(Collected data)
Start of Block
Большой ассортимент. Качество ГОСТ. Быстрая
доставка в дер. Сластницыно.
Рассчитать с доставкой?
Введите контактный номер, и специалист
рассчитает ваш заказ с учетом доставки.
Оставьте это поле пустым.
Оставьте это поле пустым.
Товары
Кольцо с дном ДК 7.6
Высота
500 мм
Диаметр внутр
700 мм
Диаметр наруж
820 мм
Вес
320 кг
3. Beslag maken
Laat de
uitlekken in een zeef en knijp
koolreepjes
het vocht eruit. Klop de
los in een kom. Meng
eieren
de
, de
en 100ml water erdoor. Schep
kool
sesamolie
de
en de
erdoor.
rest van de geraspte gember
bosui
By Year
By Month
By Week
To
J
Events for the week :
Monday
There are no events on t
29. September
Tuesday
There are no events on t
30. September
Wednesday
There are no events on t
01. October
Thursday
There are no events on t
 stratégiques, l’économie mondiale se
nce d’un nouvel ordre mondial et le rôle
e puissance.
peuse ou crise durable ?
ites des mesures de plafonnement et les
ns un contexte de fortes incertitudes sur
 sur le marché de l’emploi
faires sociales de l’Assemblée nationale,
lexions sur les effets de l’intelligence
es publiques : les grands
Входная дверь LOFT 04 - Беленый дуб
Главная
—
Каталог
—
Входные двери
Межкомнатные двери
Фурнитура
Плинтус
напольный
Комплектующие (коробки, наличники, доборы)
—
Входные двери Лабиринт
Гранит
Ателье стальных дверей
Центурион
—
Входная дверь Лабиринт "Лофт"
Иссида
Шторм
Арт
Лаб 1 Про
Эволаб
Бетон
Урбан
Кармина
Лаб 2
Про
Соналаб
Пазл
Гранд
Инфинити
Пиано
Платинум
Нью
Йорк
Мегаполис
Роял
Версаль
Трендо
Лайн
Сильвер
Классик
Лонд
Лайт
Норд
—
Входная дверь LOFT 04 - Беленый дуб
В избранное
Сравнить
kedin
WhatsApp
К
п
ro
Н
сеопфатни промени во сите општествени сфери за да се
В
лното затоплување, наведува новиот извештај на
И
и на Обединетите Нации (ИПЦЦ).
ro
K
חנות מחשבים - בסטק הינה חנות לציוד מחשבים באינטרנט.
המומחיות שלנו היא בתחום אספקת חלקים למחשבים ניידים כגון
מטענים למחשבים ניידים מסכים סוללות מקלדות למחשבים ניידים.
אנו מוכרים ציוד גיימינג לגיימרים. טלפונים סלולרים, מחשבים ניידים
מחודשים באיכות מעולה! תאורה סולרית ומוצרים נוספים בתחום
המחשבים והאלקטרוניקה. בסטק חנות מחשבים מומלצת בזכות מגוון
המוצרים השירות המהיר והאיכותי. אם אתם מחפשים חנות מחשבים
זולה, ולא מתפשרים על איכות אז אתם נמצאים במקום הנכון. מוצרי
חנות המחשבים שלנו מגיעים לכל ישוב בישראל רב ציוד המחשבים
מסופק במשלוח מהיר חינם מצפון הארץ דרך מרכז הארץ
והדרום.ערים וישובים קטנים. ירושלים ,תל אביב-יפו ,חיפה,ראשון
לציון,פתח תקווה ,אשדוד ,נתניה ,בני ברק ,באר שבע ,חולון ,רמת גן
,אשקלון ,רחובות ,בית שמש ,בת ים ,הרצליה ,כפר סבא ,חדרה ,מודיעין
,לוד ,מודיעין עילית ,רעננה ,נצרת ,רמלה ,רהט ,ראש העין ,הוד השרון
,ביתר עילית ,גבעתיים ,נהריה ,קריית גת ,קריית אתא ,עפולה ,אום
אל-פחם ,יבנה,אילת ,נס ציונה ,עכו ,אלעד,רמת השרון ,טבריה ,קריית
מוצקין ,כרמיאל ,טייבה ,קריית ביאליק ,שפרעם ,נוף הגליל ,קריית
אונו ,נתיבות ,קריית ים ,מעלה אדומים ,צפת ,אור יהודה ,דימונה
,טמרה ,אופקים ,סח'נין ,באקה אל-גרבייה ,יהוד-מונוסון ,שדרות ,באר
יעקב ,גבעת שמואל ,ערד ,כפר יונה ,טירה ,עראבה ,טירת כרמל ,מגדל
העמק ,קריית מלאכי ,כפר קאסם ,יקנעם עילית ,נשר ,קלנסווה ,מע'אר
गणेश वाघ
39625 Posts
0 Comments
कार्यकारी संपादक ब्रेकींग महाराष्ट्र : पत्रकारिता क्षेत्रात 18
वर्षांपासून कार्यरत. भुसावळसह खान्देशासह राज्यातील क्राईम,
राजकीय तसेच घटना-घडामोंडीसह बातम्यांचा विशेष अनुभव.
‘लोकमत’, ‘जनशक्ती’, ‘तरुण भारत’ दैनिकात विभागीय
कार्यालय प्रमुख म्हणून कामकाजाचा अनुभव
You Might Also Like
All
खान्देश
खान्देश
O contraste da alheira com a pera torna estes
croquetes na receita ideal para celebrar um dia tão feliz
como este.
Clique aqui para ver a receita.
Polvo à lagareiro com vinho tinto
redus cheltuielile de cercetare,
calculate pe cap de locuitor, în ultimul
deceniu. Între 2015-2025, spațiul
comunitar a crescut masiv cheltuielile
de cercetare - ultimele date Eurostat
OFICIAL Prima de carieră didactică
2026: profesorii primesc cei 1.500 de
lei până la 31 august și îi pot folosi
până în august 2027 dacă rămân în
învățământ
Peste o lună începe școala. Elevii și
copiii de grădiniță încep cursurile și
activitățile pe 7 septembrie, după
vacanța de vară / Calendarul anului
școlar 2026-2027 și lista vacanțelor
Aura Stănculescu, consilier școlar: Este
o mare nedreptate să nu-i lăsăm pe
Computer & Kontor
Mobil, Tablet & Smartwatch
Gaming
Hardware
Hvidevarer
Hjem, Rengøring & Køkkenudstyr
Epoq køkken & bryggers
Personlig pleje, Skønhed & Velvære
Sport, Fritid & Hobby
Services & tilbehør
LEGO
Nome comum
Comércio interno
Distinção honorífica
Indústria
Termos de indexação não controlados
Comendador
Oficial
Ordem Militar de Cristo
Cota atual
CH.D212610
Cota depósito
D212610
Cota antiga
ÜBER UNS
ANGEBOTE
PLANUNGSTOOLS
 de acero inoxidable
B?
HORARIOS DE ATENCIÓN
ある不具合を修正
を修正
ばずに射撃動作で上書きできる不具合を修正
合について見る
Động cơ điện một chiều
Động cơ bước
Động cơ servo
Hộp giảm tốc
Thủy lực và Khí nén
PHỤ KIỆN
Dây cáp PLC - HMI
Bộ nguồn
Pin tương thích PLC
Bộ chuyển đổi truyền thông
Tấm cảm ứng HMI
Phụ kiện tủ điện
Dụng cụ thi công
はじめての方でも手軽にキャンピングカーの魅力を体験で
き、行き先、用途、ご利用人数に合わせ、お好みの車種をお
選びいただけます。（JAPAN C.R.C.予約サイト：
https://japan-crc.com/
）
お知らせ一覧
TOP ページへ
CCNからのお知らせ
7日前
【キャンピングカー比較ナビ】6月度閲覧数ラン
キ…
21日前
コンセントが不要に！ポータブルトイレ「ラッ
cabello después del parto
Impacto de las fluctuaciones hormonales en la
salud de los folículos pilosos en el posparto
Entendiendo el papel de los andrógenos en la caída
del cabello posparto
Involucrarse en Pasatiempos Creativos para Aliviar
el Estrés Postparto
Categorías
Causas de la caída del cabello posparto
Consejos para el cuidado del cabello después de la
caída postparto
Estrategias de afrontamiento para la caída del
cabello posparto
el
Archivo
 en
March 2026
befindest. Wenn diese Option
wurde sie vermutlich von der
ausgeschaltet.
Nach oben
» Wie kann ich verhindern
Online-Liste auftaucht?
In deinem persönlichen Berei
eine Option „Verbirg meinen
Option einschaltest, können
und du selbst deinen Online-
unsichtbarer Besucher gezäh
End of Block
* _WHAT NEEDS TO BE DONE_
Nothing in the records may be left out; transcribe all of them exactly.

* _RESPONSE TO THIS TASK_
Большой ассортимент. Качество ГОСТ. Быстрая
доставка в дер. Сластницыно.
Рассчитать с доставкой?
Введите контактный номер, и специалист
рассчитает ваш заказ с учетом доставки.
Оставьте это поле пустым.
Оставьте это поле пустым.
Товары
Кольцо с дном ДК 7.6
Высота
500 мм
Диаметр внутр
700 мм
Диаметр наруж
820 мм
Вес
320 кг
3. Beslag maken
Laat de
uitlekken in een zeef en knijp
koolreepjes
het vocht eruit. Klop de
los in een kom. Meng
eieren
de
, de
en 100ml water erdoor. Schep
kool
sesamolie
de
en de
erdoor.
rest van de geraspte gember
bosui
By Year
By Month
By Week
To
J
Events for the week :
Monday
There are no events on t
29. September
Tuesday
There are no events on t
30. September
Wednesday
There are no events on t
01. October
Thursday
There are no events on t
 stratégiques, l’économie mondiale se
nce d’un nouvel ordre mondial et le rôle
e puissance.
peuse ou crise durable ?
ites des mesures de plafonnement et les
ns un contexte de fortes incertitudes sur
 sur le marché de l’emploi
faires sociales de l’Assemblée nationale,
lexions sur les effets de l’intelligence
es publiques : les grands
Входная дверь LOFT 04 - Беленый дуб
Главная
—
Каталог
—
Входные двери
Межкомнатные двери
Фурнитура
Плинтус
напольный
Комплектующие (коробки, наличники, доборы)
—
Входные двери Лабиринт
Гранит
Ателье стальных дверей
Центурион
—
Входная дверь Лабиринт "Лофт"
Иссида
Шторм
Арт
Лаб 1 Про
Эволаб
Бетон
Урбан
Кармина
Лаб 2
Про
Соналаб
Пазл
Гранд
Инфинити
Пиано
Платинум
Нью
Йорк
Мегаполис
Роял
Версаль
Трендо
Лайн
Сильвер
Классик
Лонд
Лайт
Норд
—
Входная дверь LOFT 04 - Беленый дуб
В избранное
Сравнить
kedin
WhatsApp
К
п
ro
Н
сеопфатни промени во сите општествени сфери за да се
В
лното затоплување, наведува новиот извештај на
И
и на Обединетите Нации (ИПЦЦ).
ro
K
חנות מחשבים - בסטק הינה חנות לציוד מחשבים באינטרנט.
המומחיות שלנו היא בתחום אספקת חלקים למחשבים ניידים כגון
מטענים למחשבים ניידים מסכים סוללות מקלדות למחשבים ניידים.
אנו מוכרים ציוד גיימינג לגיימרים. טלפונים סלולרים, מחשבים ניידים
מחודשים באיכות מעולה! תאורה סולרית ומוצרים נוספים בתחום
המחשבים והאלקטרוניקה. בסטק חנות מחשבים מומלצת בזכות מגוון
המוצרים השירות המהיר והאיכותי. אם אתם מחפשים חנות מחשבים
זולה, ולא מתפשרים על איכות אז אתם נמצאים במקום הנכון. מוצרי
חנות המחשבים שלנו מגיעים לכל ישוב בישראל רב ציוד המחשבים
מסופק במשלוח מהיר חינם מצפון הארץ דרך מרכז הארץ
והדרום.ערים וישובים קטנים. ירושלים ,תל אביב-יפו ,חיפה,ראשון
לציון,פתח תקווה ,אשדוד ,נתניה ,בני ברק ,באר שבע ,חולון ,רמת גן
,אשקלון ,רחובות ,בית שמש ,בת ים ,הרצליה ,כפר סבא ,חדרה ,מודיעין
,לוד ,מודיעין עילית ,רעננה ,נצרת ,רמלה ,רהט ,ראש העין ,הוד השרון
,ביתר עילית ,גבעתיים ,נהריה ,קריית גת ,קריית אתא ,עפולה ,אום
אל-פחם ,יבנה,אילת ,נס ציונה ,עכו ,אלעד,רמת השרון ,טבריה ,קריית
מוצקין ,כרמיאל ,טייבה ,קריית ביאליק ,שפרעם ,נוף הגליל ,קריית
אונו ,נתיבות ,קריית ים ,מעלה אדומים ,צפת ,אור יהודה ,דימונה
,טמרה ,אופקים ,סח'נין ,באקה אל-גרבייה ,יהוד-מונוסון ,שדרות ,באר
יעקב ,גבעת שמואל ,ערד ,כפר יונה ,טירה ,עראבה ,טירת כרמל ,מגדל
העמק ,קריית מלאכי ,כפר קאסם ,יקנעם עילית ,נשר ,קלנסווה ,מע'אר
गणेश वाघ
39625 Posts
0 Comments
कार्यकारी संपादक ब्रेकींग महाराष्ट्र : पत्रकारिता क्षेत्रात 18
वर्षांपासून कार्यरत. भुसावळसह खान्देशासह राज्यातील क्राईम,
राजकीय तसेच घटना-घडामोंडीसह बातम्यांचा विशेष अनुभव.
‘लोकमत’, ‘जनशक्ती’, ‘तरुण भारत’ दैनिकात विभागीय
कार्यालय प्रमुख म्हणून कामकाजाचा अनुभव
You Might Also Like
All
खान्देश
खान्देश
O contraste da alheira com a pera torna estes
croquetes na receita ideal para celebrar um dia tão feliz
como este.
Clique aqui para ver a receita.
Polvo à lagareiro com vinho tinto
redus cheltuielile de cercetare,
calculate pe cap de locuitor, în ultimul
deceniu. Între 2015-2025, spațiul
comunitar a crescut masiv cheltuielile
de cercetare - ultimele date Eurostat
OFICIAL Prima de carieră didactică
2026: profesorii primesc cei 1.500 de
lei până la 31 august și îi pot folosi
până în august 2027 dacă rămân în
învățământ
Peste o lună începe școala. Elevii și
copiii de grădiniță încep cursurile și
activitățile pe 7 septembrie, după
vacanța de vară / Calendarul anului
școlar 2026-2027 și lista vacanțelor
Aura Stănculescu, consilier școlar: Este
o mare nedreptate să nu-i lăsăm pe
Computer & Kontor
Mobil, Tablet & Smartwatch
Gaming
Hardware
Hvidevarer
Hjem, Rengøring & Køkkenudstyr
Epoq køkken & bryggers
Personlig pleje, Skønhed & Velvære
Sport, Fritid & Hobby
Services & tilbehør
LEGO
Nome comum
Comércio interno
Distinção honorífica
Indústria
Termos de indexação não controlados
Comendador
Oficial
Ordem Militar de Cristo
Cota atual
CH.D212610
Cota depósito
D212610
Cota antiga
ÜBER UNS
ANGEBOTE
PLANUNGSTOOLS
 de acero inoxidable
B?
HORARIOS DE ATENCIÓN
ある不具合を修正
を修正
ばずに射撃動作で上書きできる不具合を修正
合について見る
Động cơ điện một chiều
Động cơ bước
Động cơ servo
Hộp giảm tốc
Thủy lực và Khí nén
PHỤ KIỆN
Dây cáp PLC - HMI
Bộ nguồn
Pin tương thích PLC
Bộ chuyển đổi truyền thông
Tấm cảm ứng HMI
Phụ kiện tủ điện
Dụng cụ thi công
はじめての方でも手軽にキャンピングカーの魅力を体験で
き、行き先、用途、ご利用人数に合わせ、お好みの車種をお
選びいただけます。（JAPAN C.R.C.予約サイト：
https://japan-crc.com/
）
お知らせ一覧
TOP ページへ
CCNからのお知らせ
7日前
【キャンピングカー比較ナビ】6月度閲覧数ラン
キ…
21日前
コンセントが不要に！ポータブルトイレ「ラッ
cabello después del parto
Impacto de las fluctuaciones hormonales en la
salud de los folículos pilosos en el posparto
Entendiendo el papel de los andrógenos en la caída
del cabello posparto
Involucrarse en Pasatiempos Creativos para Aliviar
el Estrés Postparto
Categorías
Causas de la caída del cabello posparto
Consejos para el cuidado del cabello después de la
caída postparto
Estrategias de afrontamiento para la caída del
cabello posparto
el
Archivo
 en
March 2026
befindest. Wenn diese Option
wurde sie vermutlich von der
ausgeschaltet.
Nach oben
» Wie kann ich verhindern
Online-Liste auftaucht?
In deinem persönlichen Berei
eine Option „Verbirg meinen
Option einschaltest, können
und du selbst deinen Online-
unsichtbarer Besucher gezäh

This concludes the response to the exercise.